Défauts, je vous aime !
Nous devons savoir nous-mêmes ce qui est bon pour nous, pour notre être prisonnier de son masque. Le maquillage ne dure que le temps d’une représentation, le temps éphémère d’un regard, d’un battement de cils, de quelques mots pour échanger un message, langage muet du cœur inconscient. Séduire, c’est vouloir convaincre l’autre qu’on est capable d’entrer dans sa vie, de remplir telle fonction. C’est aussi le seul argument qui reste à diplôme égal pour vendre ses compétences et la société d’aujourd’hui utilise volontiers ce processus pour départager les postulants : sachez séduire ! La beauté, grâce ou vertu, don de la nature : quelle femme n’a rêvé de la conquérir en estompant ses défauts ? Embellir son visage est un art dont la gent féminine semble être douée tout naturellement du geste séculaire qui la rend encore plus féminine, plus séduisante. Jean Cocteau d’écrire qu
’un défaut de l’âme ne peut se corriger sur un visage mais un défaut du visage, si on le corrige, peut corriger une âme. Peut-on le croire réellement ? Corriger un défaut du visage ne donnera toujours que l’illusion de corriger une âme. Ce qui est vital pour l’âme et le bien-être, c’est de sublimer le défaut.
Je me regarde par rapport à ce qui me gêne dans mon visage. Je ne peux donc aimer ce défaut que s’il devient mon identité. Qu’est-ce qu’une façade sans la structure qui la soutient ? Si on parvient à corriger le défaut de l’âme, aucune imperfection ne saura briser son image. Si Madame de Maintenon a dit qu’
une femme sans beauté ne connaît que la moitié de sa vie, quelle chance alors qu’il reste l’autre moitié pour se réaliser!
De la séduction au désir
Ce visage, qui nous dévisage et nous dérange, ne peut rester sans expressions car il nous trahit aussi. En ce lieu où la parole ment, le visage dit vrai. Une bouche, des yeux, un nez, autant de moyens de communication entre le soi intérieur et le moi extérieur qu’il convient de souligner, notamment en accentuant les traits par les soins et le maquillage. Le discours des yeux est le seul langage universel compris de tous. Darwin déclara qu’

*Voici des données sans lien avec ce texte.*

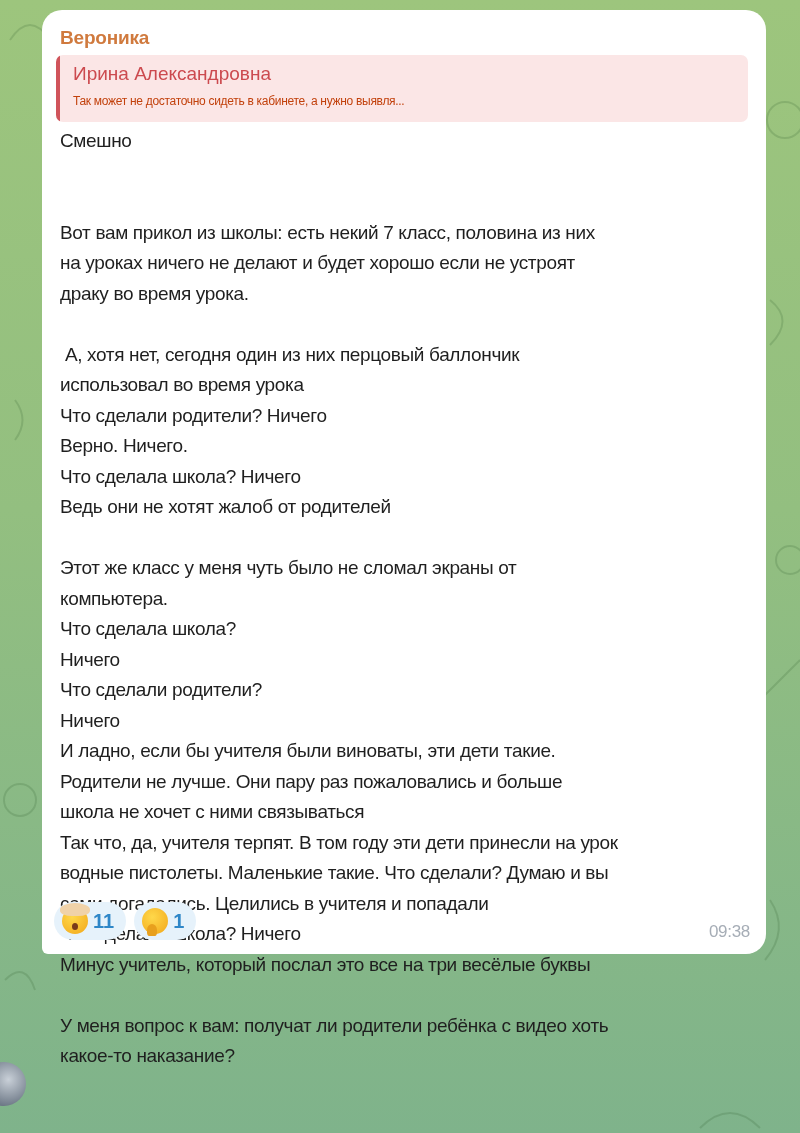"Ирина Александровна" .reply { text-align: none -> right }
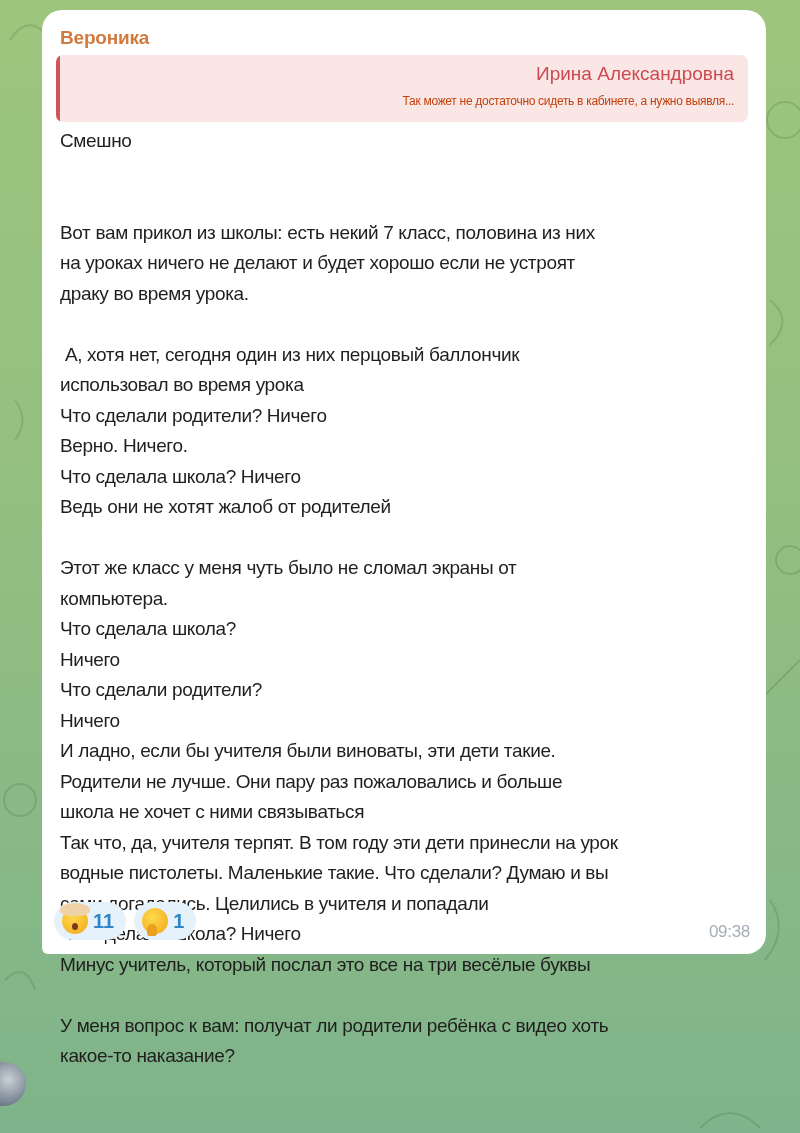"Так может не достаточно сидеть" .reply-text { color: #c2410c -> #737373; font-size: 12px -> 18px }
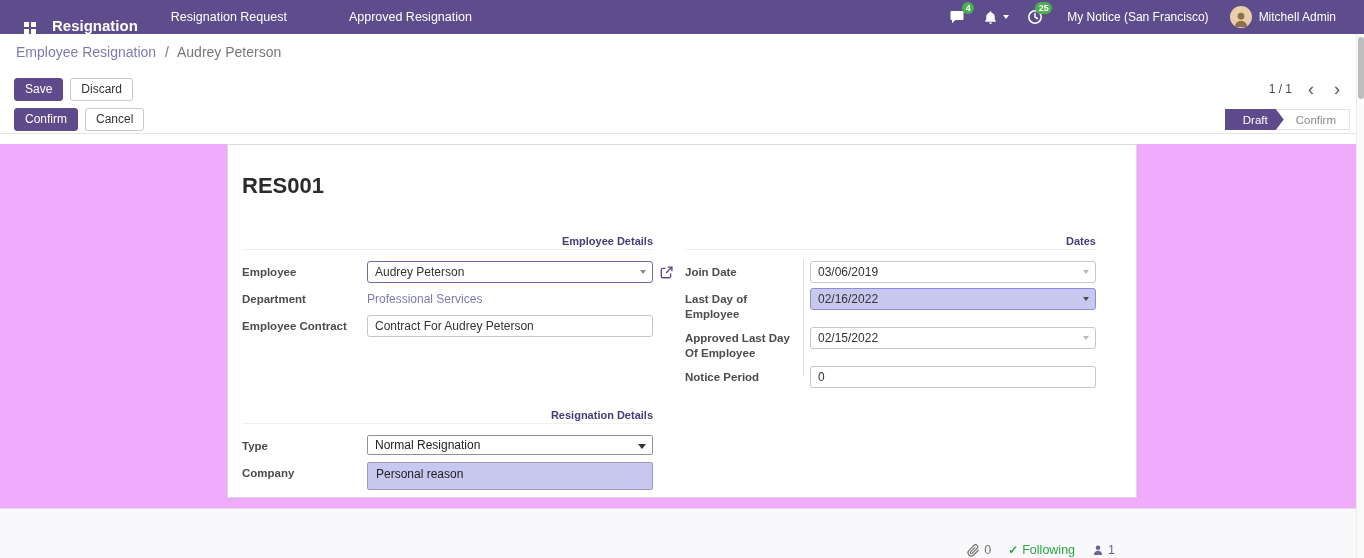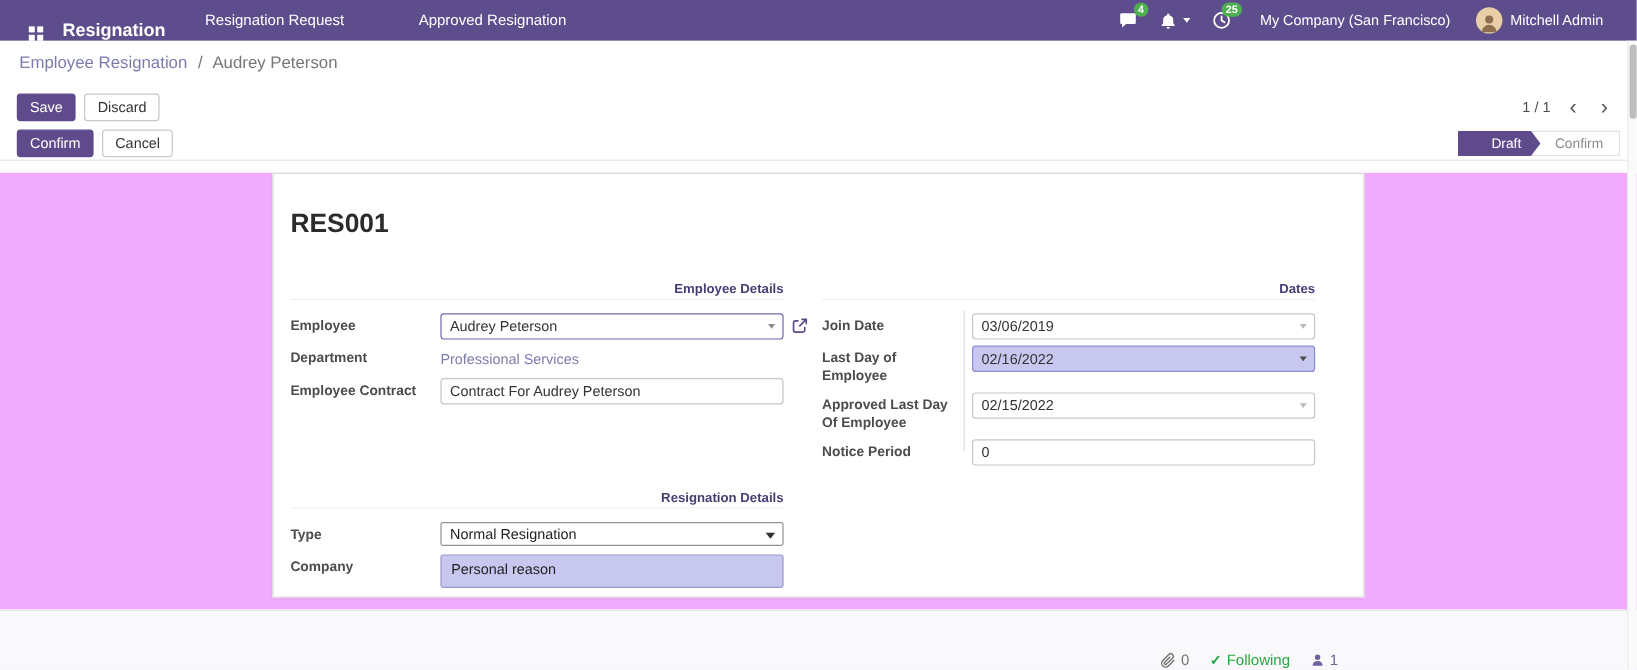"My Company (San Francisco)" div.company { text: Company -> Notice }
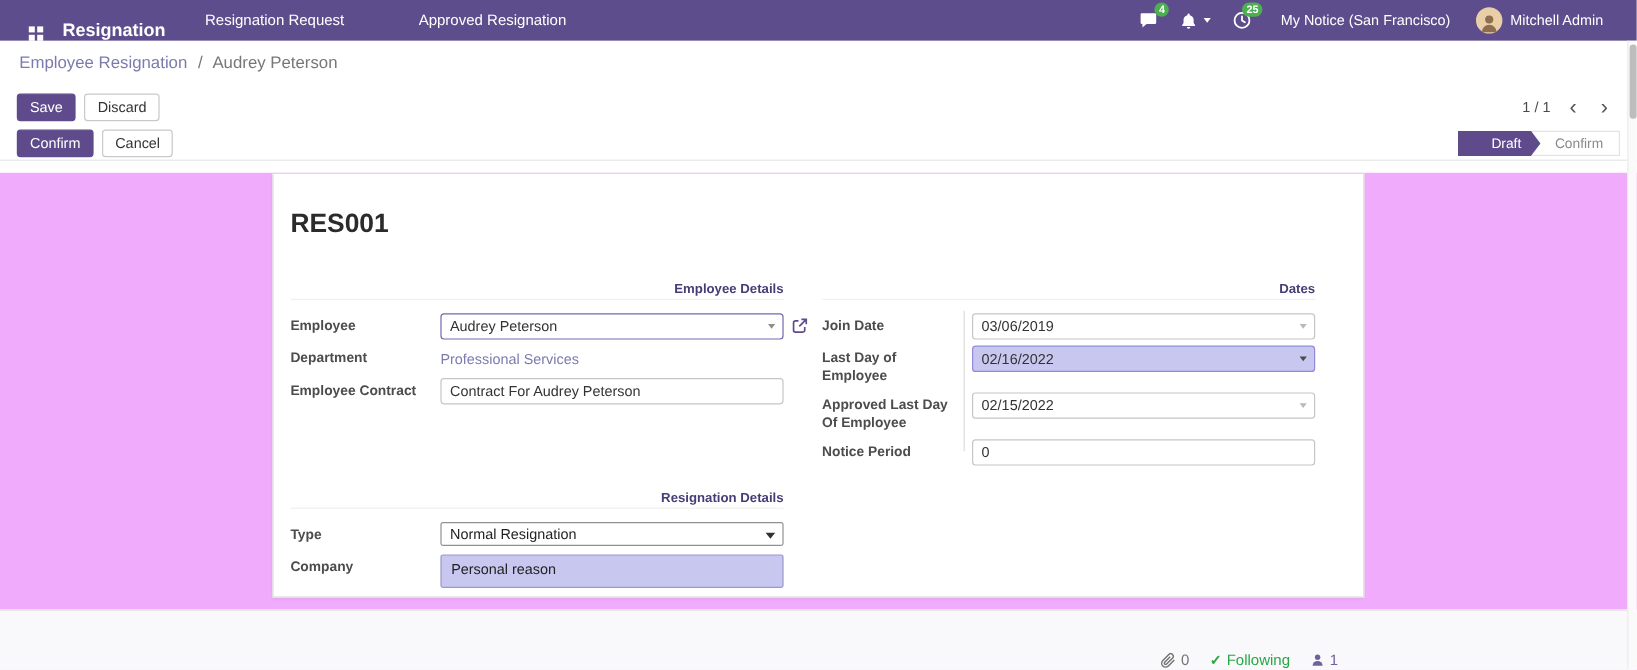"Draft" .state.active { padding: 0 16px 0 28px -> 0 16px 0 18px }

un même état d’âme est exprimé dans tous les pays avec une remarquable uniformité. Notre vie quotidienne est aujourd’hui faite d’images de beauté et de séduction auxquelles nous aspirons à nous identifier. La publicité occupe une partie de notre espace de vie et sait utiliser les différentes techniques pour réveiller en nous l’image d’un Narcisse en détresse, en mal d’amour. Chacun pratique l’art de la séduction avec le talent qui lui échoit. L’impressionnante gamme de cosmétiques peut satisfaire les plus difficiles d’entre les femmes et toutes les circonstances se prêtent à ce jeu avec ses leurres idoines. La beauté exige aussi du corporel et de la santé. On peut paraphraser sur les mots qui magnifient la beauté mais il ne peut y avoir de santé sans hygiène et de beauté sans la santé. L’ambition esthétique est proportionnelle à l’amour qu’on porte à sa propre image. Apprenez donc à vous aimer ! La confiance en soi est à ce prix. Exprimez du charme, de la gaîté, de la séduction, du sérieux. Il n’y aura pas d’après si vous ne dégagez pas de confiance en vous, de l’assurance. La séduction peut alors vous ouvrir le cœur de l’être désiré. Sachez faire naître le désir chez l’autre, le désir de vous séduire à son tour.